O dia a dia em Nova Esperança
- Dia 1: trilha pela floresta e caminhada pela comunidade
A Braziliando oferece um roteiro com a programação do dia a dia. As atividades podem mudar se as condições climáticas não ajudarem. Os passeios incluem barco, trilhas, desvios de mosquitos e muito repelente, além do encontro com plantas com propriedades medicinais.
O trecho inclui passar pela biblioteca, a escola e outros espaços coletivos de Nova Esperança, como os campinhos de futebol de homens e de mulheres, um espaço para eventos e reuniões, duas igrejas (católica e presbiteriana) e um postinho de saúde.
- Dia 2: farinhada, banho de rio e canoagem pela floresta alagada
O segundo dia começou com farinhada!
Por mais que as comunidades ribeirinhas da Amazônia tenham suas particularidades, a maioria delas tem algo em comum: a mandioca.
Em seguida, almoçaram peixes, tomaram banho de rio, e percorreram a floresta inundada de igarapés e igapós de canoa.
“O rio vira um espelho, e ver os troncos imensos das árvores cobertos de água é surreal. Esse passeio foi emocionante! Navegamos pelas “trilhas aquáticas” entre as plantas, devagarinho, admirando os vários tons de verde da mata e o silêncio que só era entrecortado pelo remo entrando na água e os passarinhos cantando. Na volta, fomos ver o pôr de sol deslumbrante à beira do rio. Como sempre, as crianças brincavam por lá, naquela alegria de quem não cresce entre quatro paredes”.
- Dia 3: manhã livre, oficina de artesanato e retorno a Manaus
O terceiro dia viagem para a Amazônia foi meio preguiçoso, como define Luísa, o que incluiu o balanço da rede, as cigarras e sabiás, banho de rio e oficina de artesanato em Nova Esperança.
A volta de barco pra Manaus
O retorno de barco para Manaus foi, segundo a Luísa, foi ainda amis especial e bonita, especialmente pelos raios que cortavam as nuvens.
“Cada descarga elétrica era um ‘woooow’ e a gente ali, bestinha, feito criança.Cruzamos a noite por quase 12h admirando as estrelas e a escuridão. A volta foi mais demorada que a ida porque passamos algumas horas atracados em frente a uma comunidade perto de Manaus, mas tava tão gostoso que nem me importei”.
Sobre o livro
O livro de Luísa
destaca-se por ser um manifesto por viagens, com mais profundidade e senso crítico, sem deixar de lado a leveza e a criatividade que o tema evoca. Composta por oito capítulos, divididos em três partes, o livro propõe que os leitores façam viagens transformadoras, não só para eles, mas também para os lugares que visitam e às pessoas que vivem neles - temática mais pertinente que nunca nesta retomada do turismo.

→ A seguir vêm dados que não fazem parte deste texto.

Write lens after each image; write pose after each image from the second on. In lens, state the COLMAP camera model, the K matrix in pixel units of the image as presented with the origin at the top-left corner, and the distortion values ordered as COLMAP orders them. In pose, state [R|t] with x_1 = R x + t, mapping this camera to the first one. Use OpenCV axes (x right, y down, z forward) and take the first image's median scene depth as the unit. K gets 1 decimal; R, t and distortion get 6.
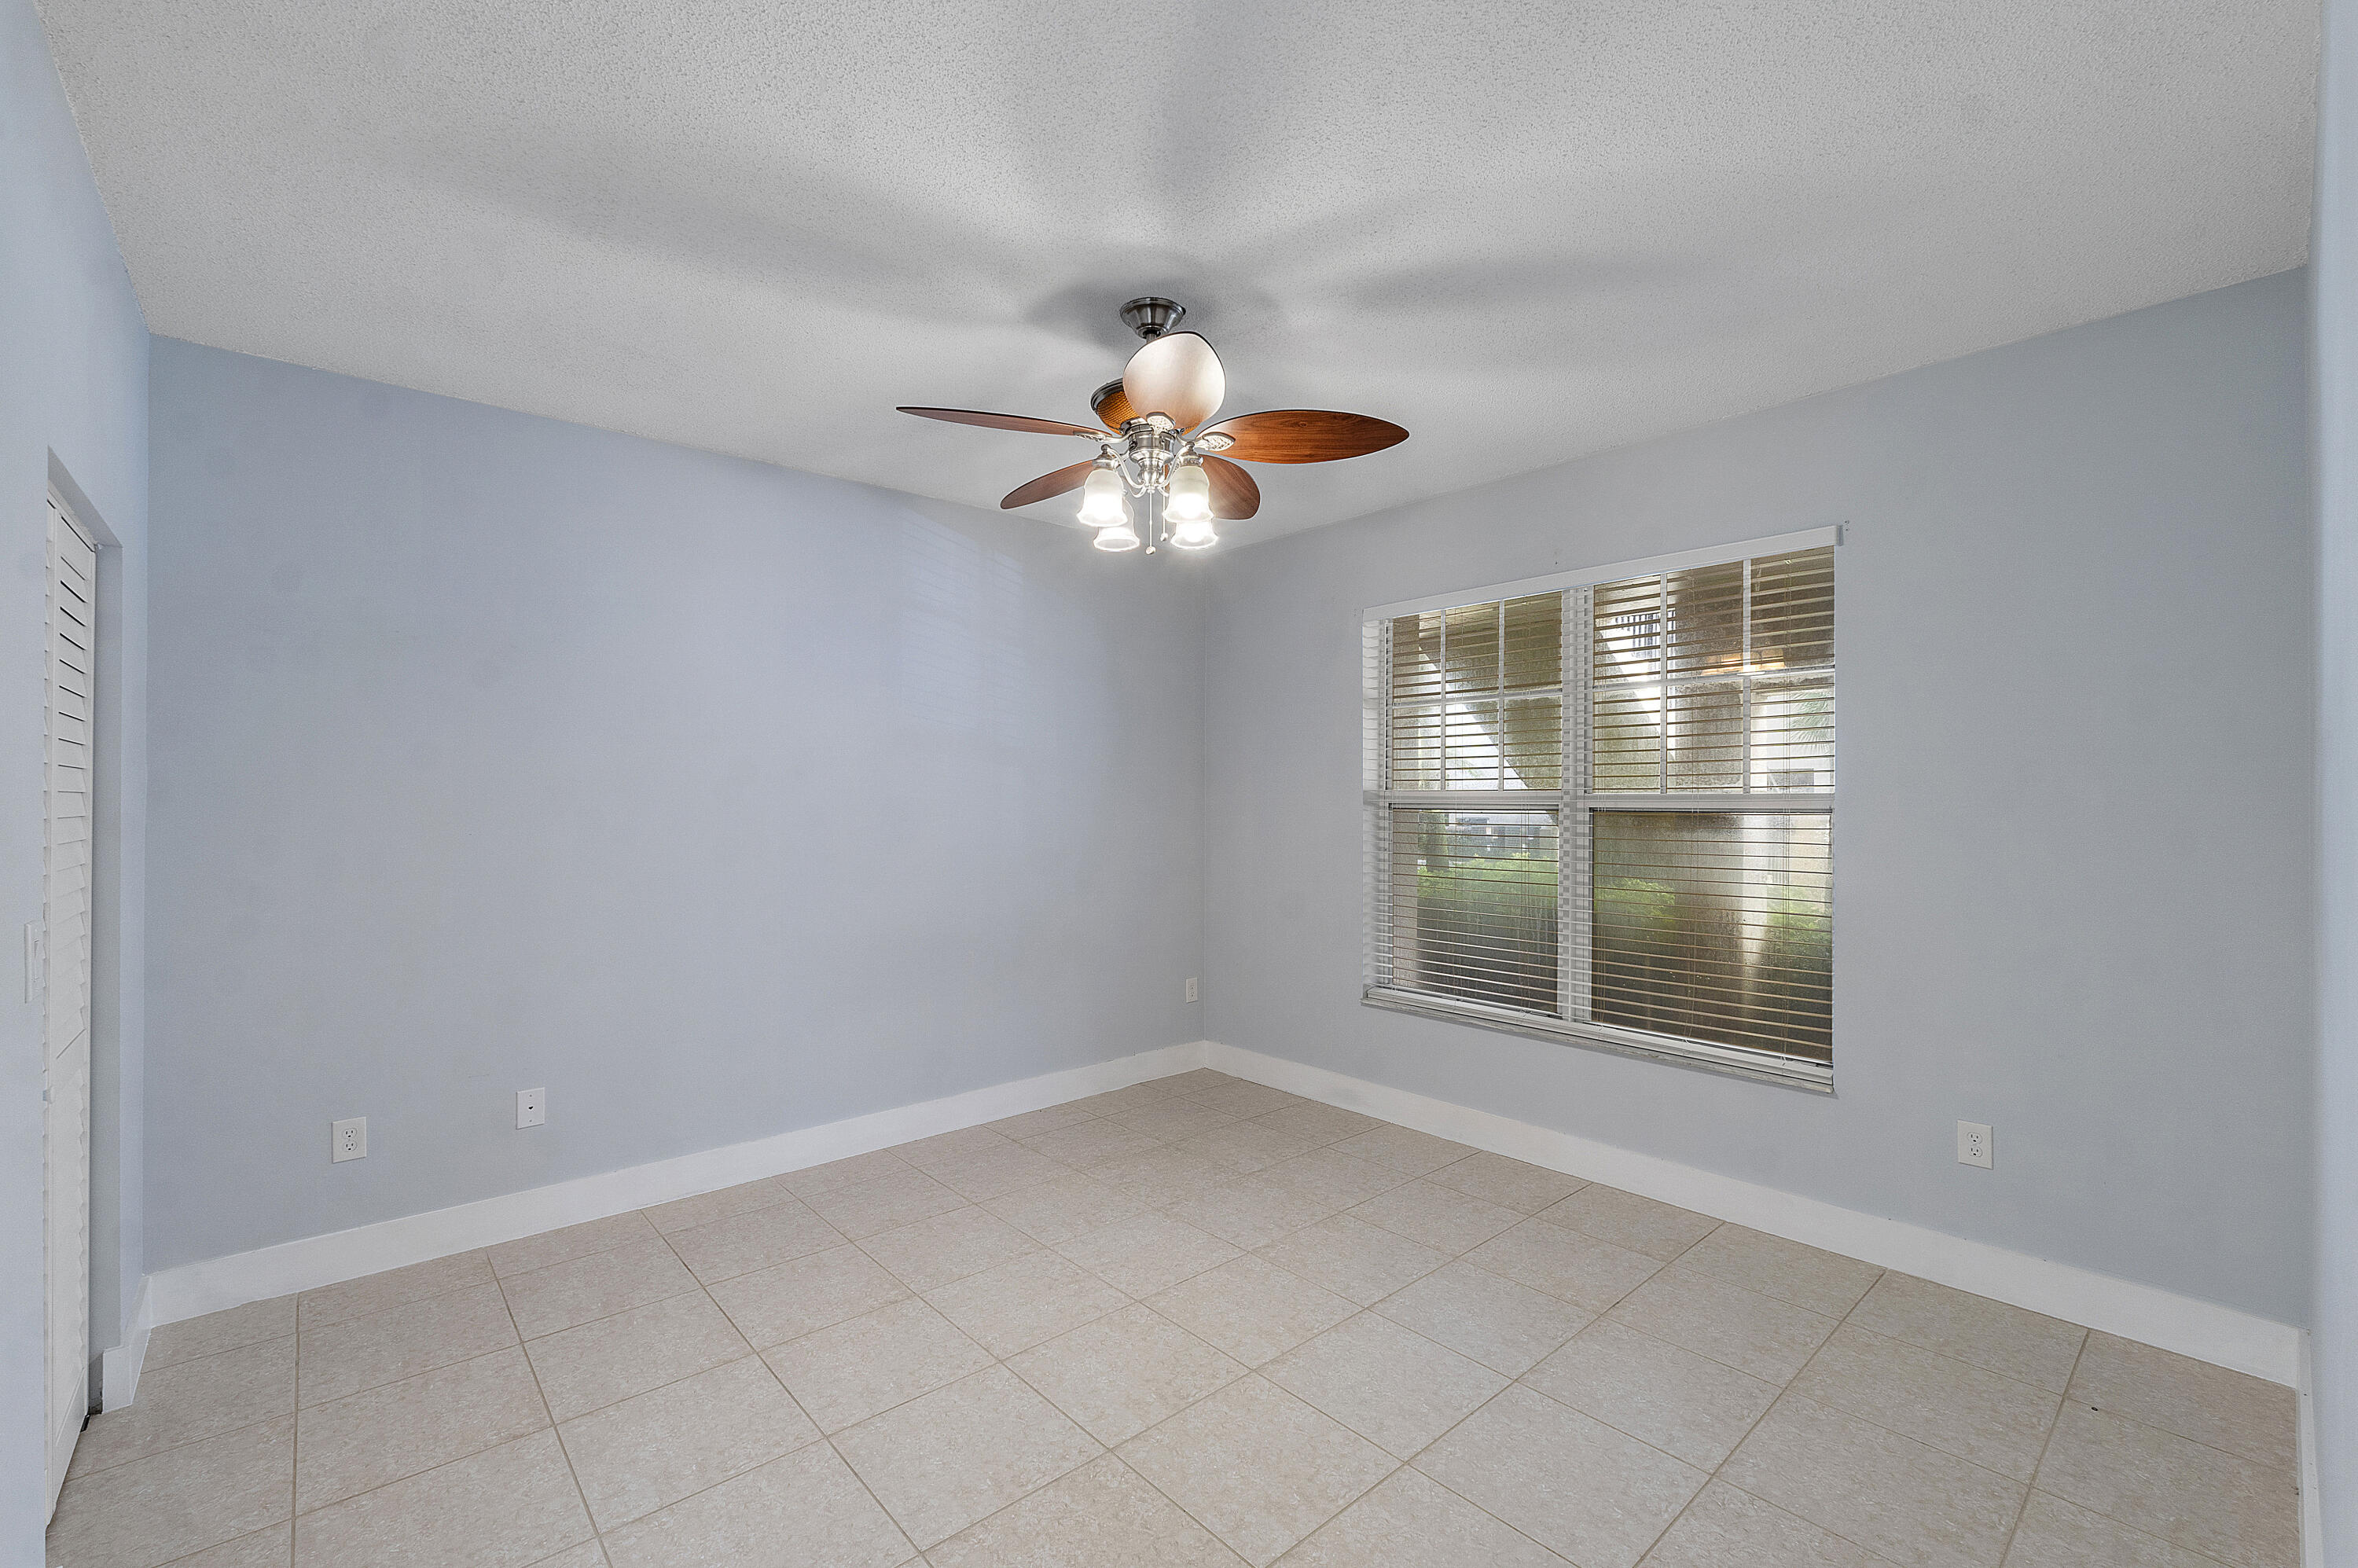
lens RADIAL K [[1005.0, 0, 1179.0], [0, 1005.0, 784.0], [0, 0, 1]] dist [-0.000624, -0.000024]
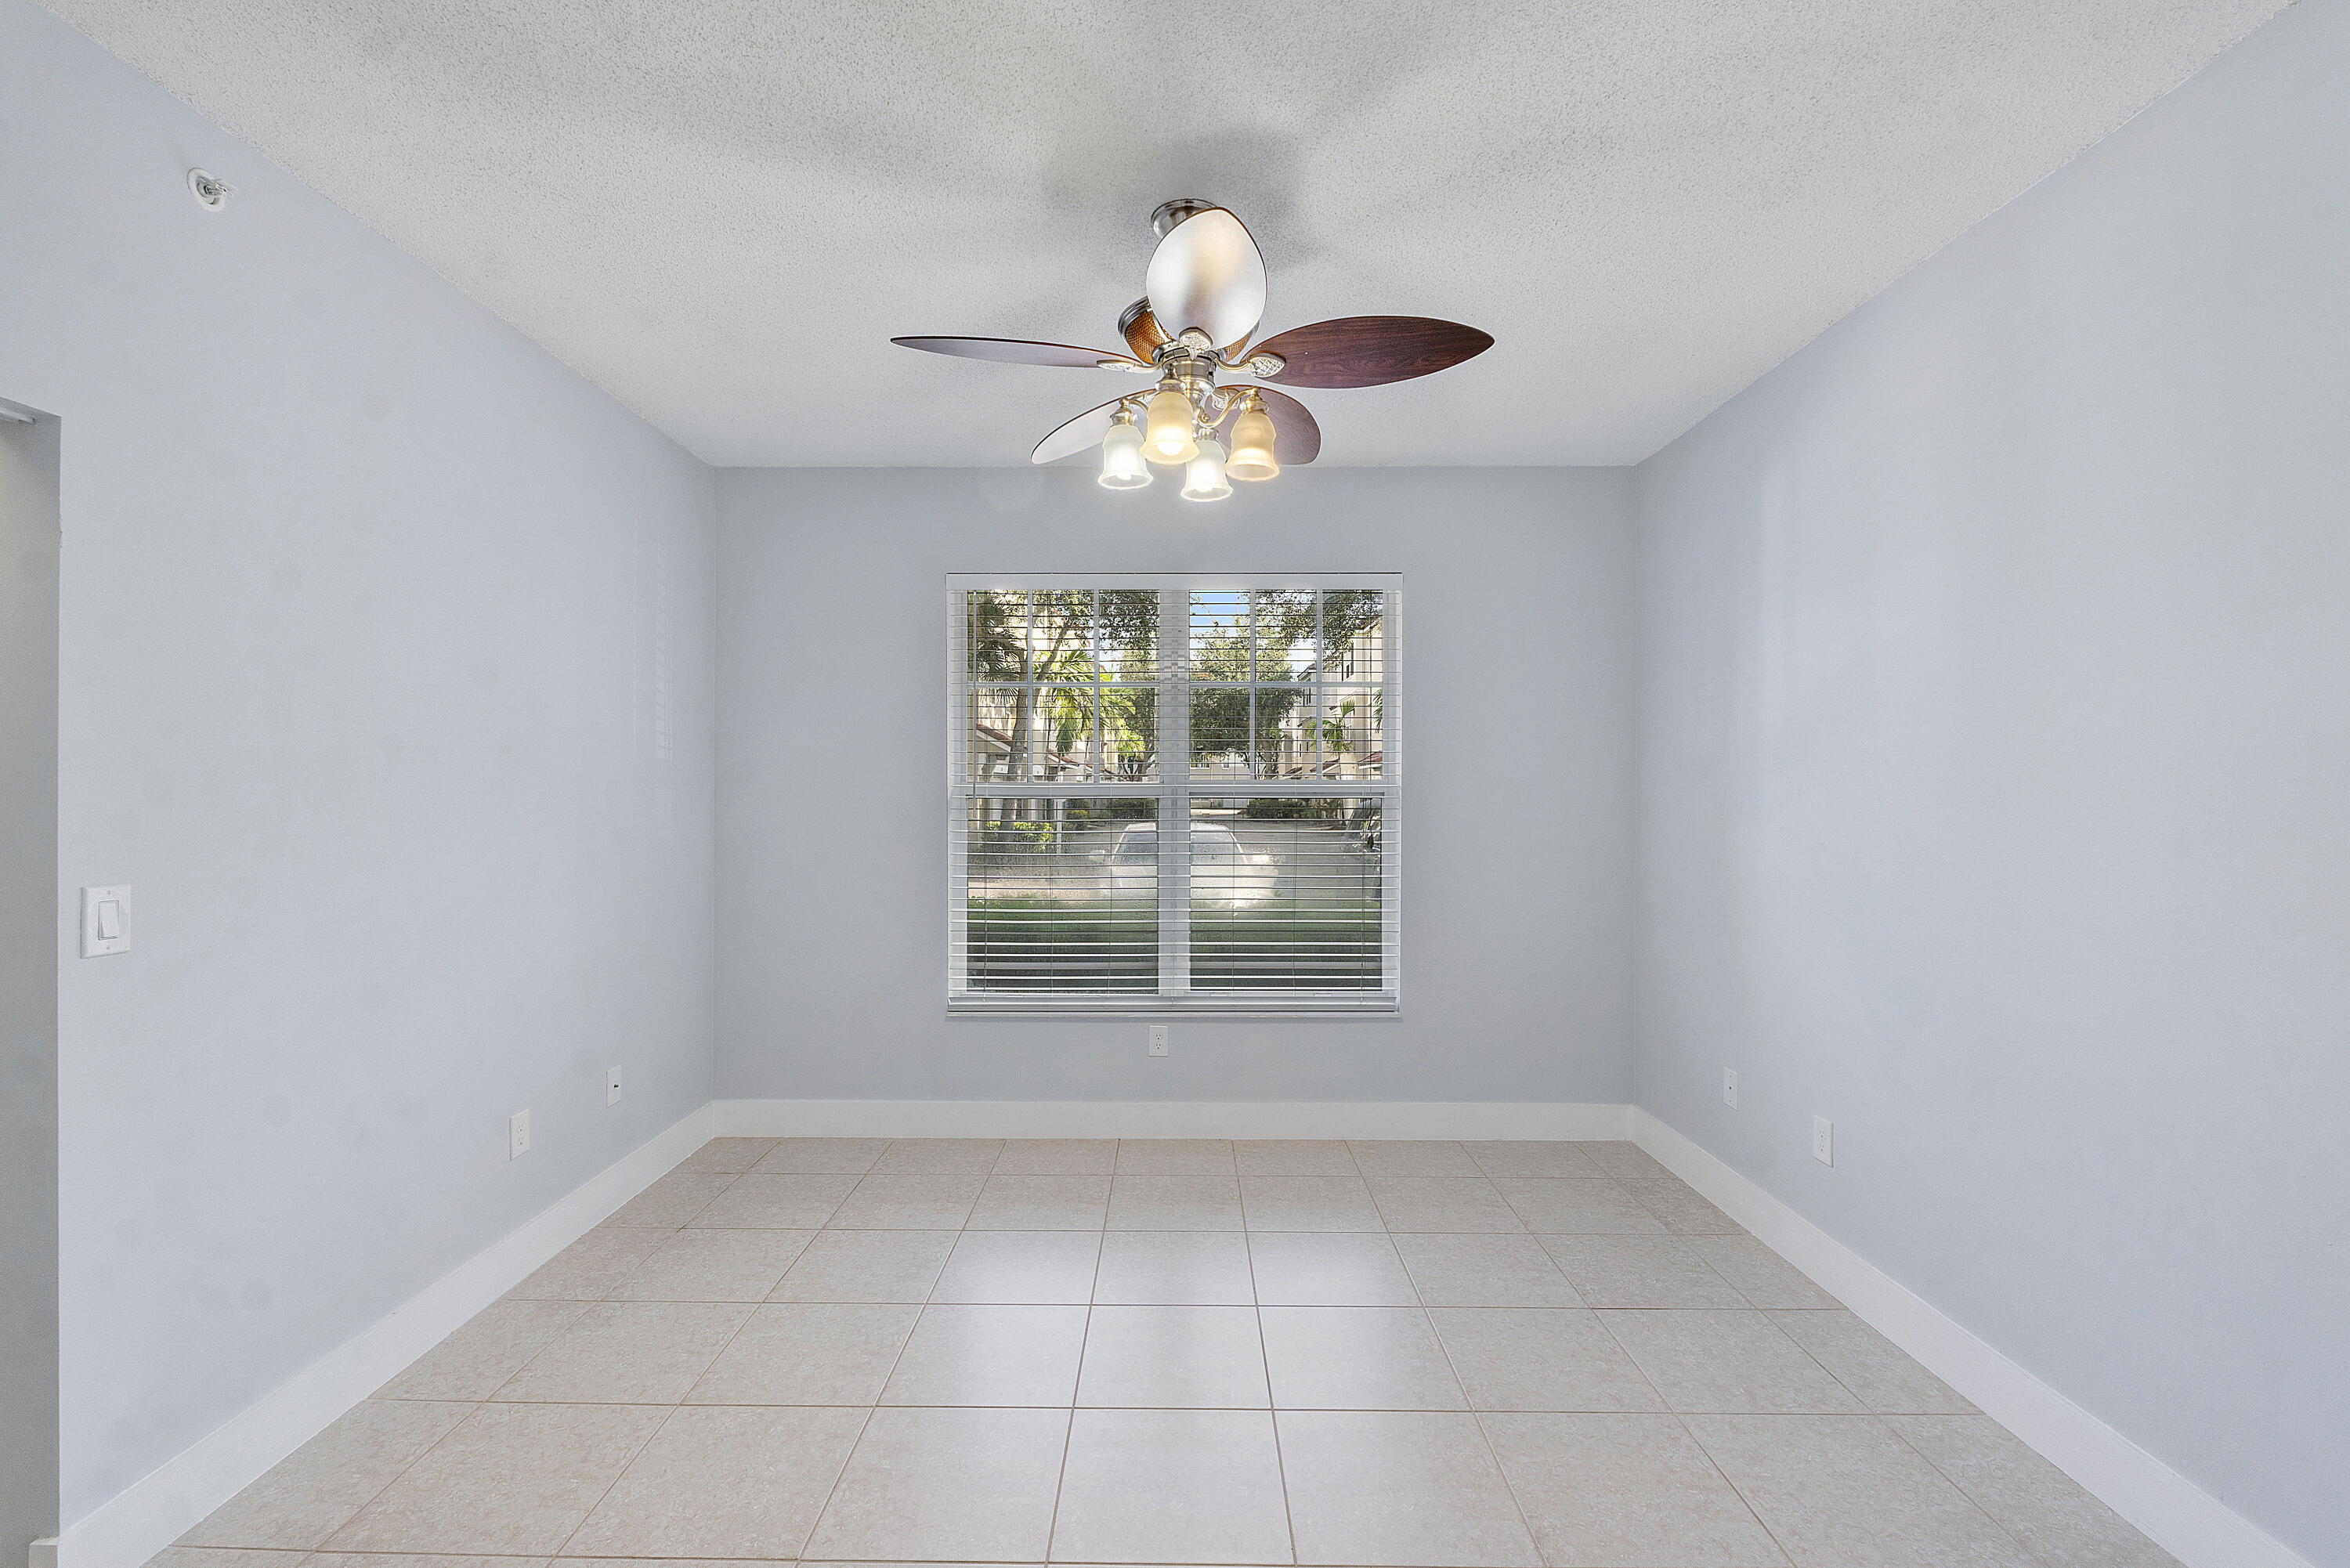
lens RADIAL K [[1001.5, 0, 1175.0], [0, 1001.5, 784.0], [0, 0, 1]] dist [-0.000624, -0.000024]
pose [[0.681717, -0.010852, 0.731535, -0.388405], [-0.008738, 0.999698, 0.022973, -0.012854], [-0.731563, -0.022053, 0.681417, 0.277465]]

Para isso, a autora percorre temas ligados ao autoconhecimento, turismo responsável e planejamento de viagens, sejam a turismo, intercâmbios, períodos sabáticos ou como estilo de vida, sem data para voltar. E além de teoria, histórias da vida na estrada, poesias e dicas práticas, a autora reservou espaços para cada leitor(a) escrever sua própria história.
Por fim, a obra aborda, também, os clichês, com o destaque para o papel dos viajantes nesse contexto, perpassando por diversos temas relativos ao universo das viagens turísticas.